Developing a vaccine to prevent the devastating disease caused by Clostridium difficile requires a reliable and sensitive test to diagnose the dangerous disease causing toxins produced by C. diff — and it also required scientists to figure out how to detect the toxins in stool samples. 

When scientist Arik Elfassy talks to his kids about his job, he purposely omits one important detail: When he’s collecting data, he spends much of his day working with human stool samples. And not just a little bit of it. For his most recent research project, he logged long hours in the lab analyzing some 1,000 samples of human stool with the goal to see which of the samples harbored the Clostridium difficile (C. diff) bacteria and whether they produced the toxins. The C. diff toxins actually cause the severe diarrhea and life-threatening inflammation of the colon. This was easier said than done, given that stool can harbor many substances that can interfere with a complex and sensitive biological assay.  

Arik Elfassy, shown here with his son, is part of a team that developed an innovative two-part laboratory test to be used in a clinical trial to assess the efficacy of Pfizer’s C. diff vaccine candidate.

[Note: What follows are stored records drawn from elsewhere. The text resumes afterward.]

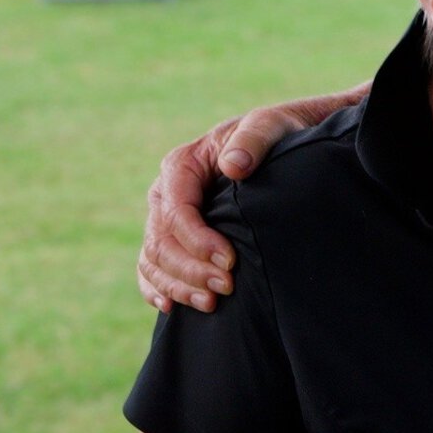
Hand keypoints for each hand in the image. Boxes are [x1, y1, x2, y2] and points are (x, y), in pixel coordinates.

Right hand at [136, 86, 367, 313]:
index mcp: (182, 166)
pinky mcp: (174, 235)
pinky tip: (170, 306)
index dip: (198, 240)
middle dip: (191, 269)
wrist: (281, 143)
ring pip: (154, 257)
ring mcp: (166, 216)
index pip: (177, 210)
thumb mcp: (269, 126)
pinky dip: (157, 286)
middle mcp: (167, 193)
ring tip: (210, 302)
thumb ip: (253, 140)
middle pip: (162, 239)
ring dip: (177, 284)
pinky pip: (151, 265)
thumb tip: (233, 166)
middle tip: (226, 289)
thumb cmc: (275, 133)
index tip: (230, 260)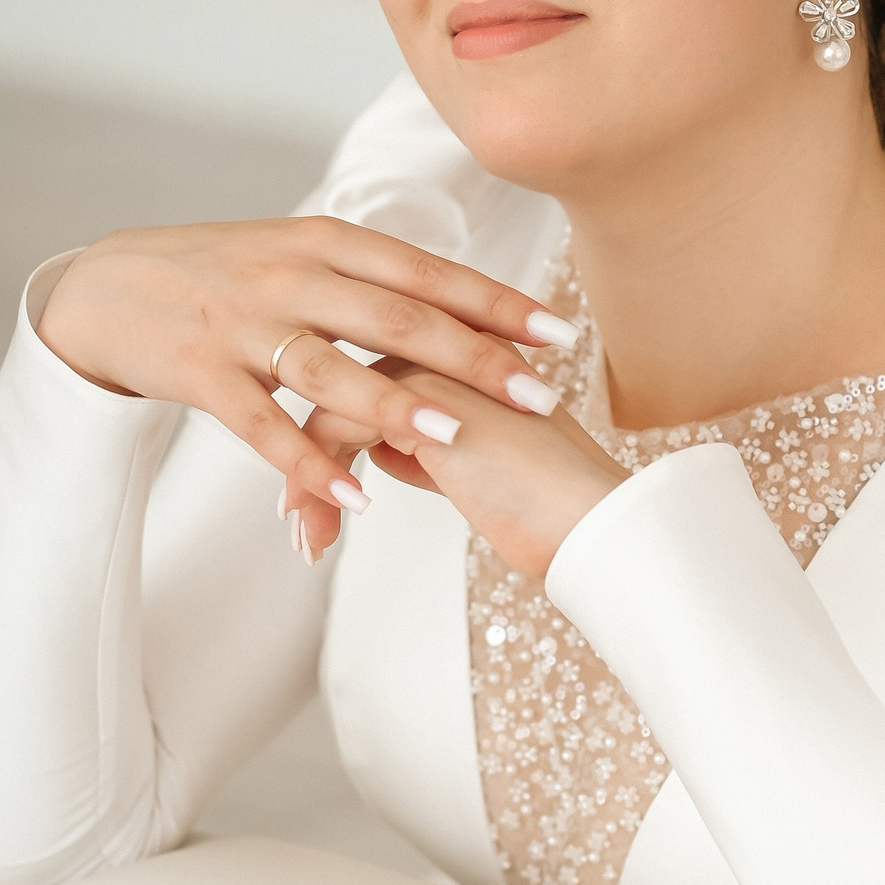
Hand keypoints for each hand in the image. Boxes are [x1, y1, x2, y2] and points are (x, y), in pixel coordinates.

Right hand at [35, 215, 574, 526]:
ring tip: (456, 438)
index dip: (496, 304)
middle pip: (396, 318)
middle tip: (539, 394)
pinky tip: (352, 496)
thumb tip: (460, 307)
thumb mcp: (297, 255)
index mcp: (326, 241)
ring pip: (332, 367)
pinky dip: (308, 462)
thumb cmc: (220, 275)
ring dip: (395, 406)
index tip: (560, 334)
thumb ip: (370, 279)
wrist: (106, 286)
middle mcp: (292, 274)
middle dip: (475, 358)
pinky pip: (262, 425)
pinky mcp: (201, 371)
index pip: (427, 273)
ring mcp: (244, 322)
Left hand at [297, 361, 624, 579]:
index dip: (344, 426)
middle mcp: (444, 346)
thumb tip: (386, 446)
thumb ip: (431, 444)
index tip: (320, 481)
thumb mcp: (479, 466)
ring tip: (305, 538)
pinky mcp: (419, 404)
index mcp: (465, 352)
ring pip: (330, 405)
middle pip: (345, 380)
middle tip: (293, 514)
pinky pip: (333, 433)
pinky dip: (315, 488)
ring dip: (308, 480)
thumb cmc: (550, 506)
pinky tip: (318, 535)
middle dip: (310, 454)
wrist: (591, 522)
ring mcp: (432, 368)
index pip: (379, 371)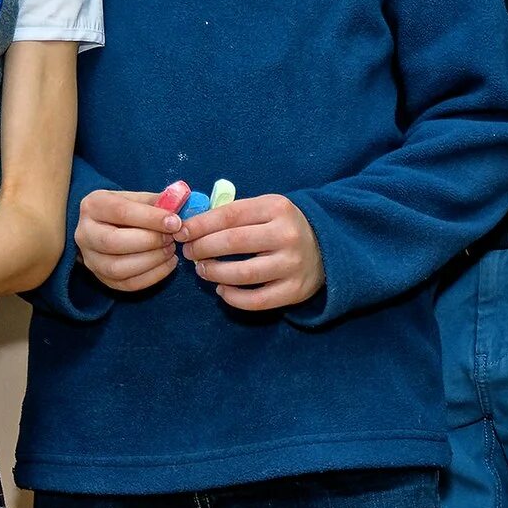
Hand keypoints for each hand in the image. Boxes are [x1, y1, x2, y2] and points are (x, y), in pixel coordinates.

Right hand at [76, 189, 182, 292]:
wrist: (107, 227)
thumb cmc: (126, 210)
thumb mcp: (137, 198)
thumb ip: (158, 201)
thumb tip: (180, 204)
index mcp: (93, 206)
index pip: (121, 212)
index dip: (151, 218)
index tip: (175, 222)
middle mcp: (85, 233)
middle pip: (113, 242)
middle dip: (149, 241)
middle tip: (172, 238)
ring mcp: (90, 259)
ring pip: (118, 268)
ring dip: (151, 261)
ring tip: (171, 250)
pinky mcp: (101, 278)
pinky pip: (127, 284)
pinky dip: (152, 276)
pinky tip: (168, 264)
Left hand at [180, 194, 323, 311]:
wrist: (325, 248)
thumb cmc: (283, 226)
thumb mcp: (266, 209)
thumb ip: (235, 214)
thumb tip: (191, 226)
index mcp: (277, 207)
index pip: (230, 215)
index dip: (201, 225)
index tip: (182, 232)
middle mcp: (287, 234)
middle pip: (233, 242)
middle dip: (203, 248)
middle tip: (190, 253)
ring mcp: (292, 264)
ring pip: (242, 273)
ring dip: (214, 273)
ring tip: (203, 270)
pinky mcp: (294, 290)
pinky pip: (256, 300)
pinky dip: (232, 297)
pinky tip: (222, 290)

“I want my kids to stay excited about science,” says Elfassy, a Principal Scientist at Pfizer’s Vaccine Research site in Pearl River, N.Y. “So I don’t tell them exactly what I’m working on.”

For Elfassy, who must wear proper biosafety protective gear when in the lab, including working under a biosafety hood that filters out odors, the importance of what he’s doing far outweighs the “ick” factor. “You see it more from the scientific point of view that it may have a huge impact on human health and the medical community. It helps you get past it,” Elfassy says.

Seeing the big picture has certainly paid off. Elfassy and other team members have developed an innovative two-part laboratory test to be used in a clinical trial to assess the efficacy of Pfizer’s C. diff vaccine candidate. The assay is a critical part of showing whether the vaccine candidate is effective in building immunity to the toxins among some 16,000 subjects in a Phase 3 clinical trial.

‘Opportunistic’ C. Diff

C. diff is all around us, in the air, water and soil. Many people can carry the bacteria in their guts and never get sick. C. diff spores are passed in feces and spread through food, surfaces and objects, where the spores can survive for weeks or months. It is very difficult to get rid of these spores requiring special decontamination procedures, which is a burden to hospitals and other healthcare facilities where patients often present with C. diff disease and need to be isolated.

Some half a million Americans suffer from C. diff infections annually, and about 29,000 people die each year after contracting the infection. Most victims are  adults 50 years and older, with common conditions such as diabetes and hypertension or other conditions that require antibiotic use. Antibiotic use is also common in older adults and it is the perfect driver for C. diff to rear its ugly head. Antibiotics disturb the normal gut microflora and C. diff gains an  advantage by being able to grow unleashed from other gut residents that normally keep C. diff in check. 

Testing for Toxins

The C. diff bacteria itself is not what makes people sick; rather when the pathogen grows uncontrollably, it produces two types of toxins that attack the lining of the gut, destroying it and thus causing diarrhea and inflammation. The current investigational vaccine being tested trains the immune system to develop antibodies against these disease-causing toxins. In studying the effectiveness of the vaccine during clinical trials, researchers needed to develop a two-fold test, according to Elfassy. “For our vaccine to show efficacy, we need to show protection against these toxins, not the bacteria,” he says.  

The existing lab tests were either not sensitive enough and/or  subject to human error because they required scientists to visually analyze the shape of cell samples under a microscope to detect the presence of the toxin, Elfassy says. Now, with the current assays that Elfassy and his team spent years developing and validating, the process is automated using a two-part algorithm, with no need for human analysis by eye. In the first part, samples are screened for the bacteria that contain toxin-producing genes; the samples that are positive are then screened for the presence of toxins. “We can have our automated systems tell us whether a stool sample is positive or negative,” Elfassy says.

And it meets the gold standard of scientific and clinical research and development, as a test that is very reproducible, reliable and sensitive. “Everything is being treated the same exact way from the first day of the trial to the last,” he says. “I feel a huge amount of responsibility because our test is helping to define whether the vaccine works or not.”